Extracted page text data
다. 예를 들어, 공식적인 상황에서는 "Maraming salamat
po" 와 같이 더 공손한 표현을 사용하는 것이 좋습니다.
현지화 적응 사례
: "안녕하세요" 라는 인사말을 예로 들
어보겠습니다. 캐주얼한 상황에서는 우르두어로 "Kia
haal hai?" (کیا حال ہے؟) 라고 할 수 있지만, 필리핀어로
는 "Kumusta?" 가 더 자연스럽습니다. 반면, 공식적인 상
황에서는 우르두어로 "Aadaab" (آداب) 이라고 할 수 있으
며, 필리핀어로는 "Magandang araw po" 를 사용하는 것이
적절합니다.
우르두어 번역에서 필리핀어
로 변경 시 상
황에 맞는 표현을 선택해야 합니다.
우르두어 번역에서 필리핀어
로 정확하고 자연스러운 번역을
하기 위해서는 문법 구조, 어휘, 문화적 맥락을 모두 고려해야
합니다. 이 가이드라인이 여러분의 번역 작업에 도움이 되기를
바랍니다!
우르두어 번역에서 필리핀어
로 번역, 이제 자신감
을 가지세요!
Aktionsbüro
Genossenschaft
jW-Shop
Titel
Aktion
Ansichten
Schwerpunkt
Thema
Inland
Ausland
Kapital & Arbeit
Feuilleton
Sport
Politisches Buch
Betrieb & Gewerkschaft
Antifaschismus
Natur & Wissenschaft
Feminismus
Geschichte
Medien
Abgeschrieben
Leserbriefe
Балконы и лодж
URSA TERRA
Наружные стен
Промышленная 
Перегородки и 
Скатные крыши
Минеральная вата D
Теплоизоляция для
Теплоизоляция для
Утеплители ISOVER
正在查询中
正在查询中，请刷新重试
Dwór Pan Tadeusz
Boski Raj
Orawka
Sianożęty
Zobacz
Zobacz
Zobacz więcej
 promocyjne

* Directive
Retype the entries exactly from the first line, stopping after the line with "로 번역, 이제 자신감".

* Result of the exercise
다. 예를 들어, 공식적인 상황에서는 "Maraming salamat
po" 와 같이 더 공손한 표현을 사용하는 것이 좋습니다.
현지화 적응 사례
: "안녕하세요" 라는 인사말을 예로 들
어보겠습니다. 캐주얼한 상황에서는 우르두어로 "Kia
haal hai?" (کیا حال ہے؟) 라고 할 수 있지만, 필리핀어로
는 "Kumusta?" 가 더 자연스럽습니다. 반면, 공식적인 상
황에서는 우르두어로 "Aadaab" (آداب) 이라고 할 수 있으
며, 필리핀어로는 "Magandang araw po" 를 사용하는 것이
적절합니다.
우르두어 번역에서 필리핀어
로 변경 시 상
황에 맞는 표현을 선택해야 합니다.
우르두어 번역에서 필리핀어
로 정확하고 자연스러운 번역을
하기 위해서는 문법 구조, 어휘, 문화적 맥락을 모두 고려해야
합니다. 이 가이드라인이 여러분의 번역 작업에 도움이 되기를
바랍니다!
우르두어 번역에서 필리핀어
로 번역, 이제 자신감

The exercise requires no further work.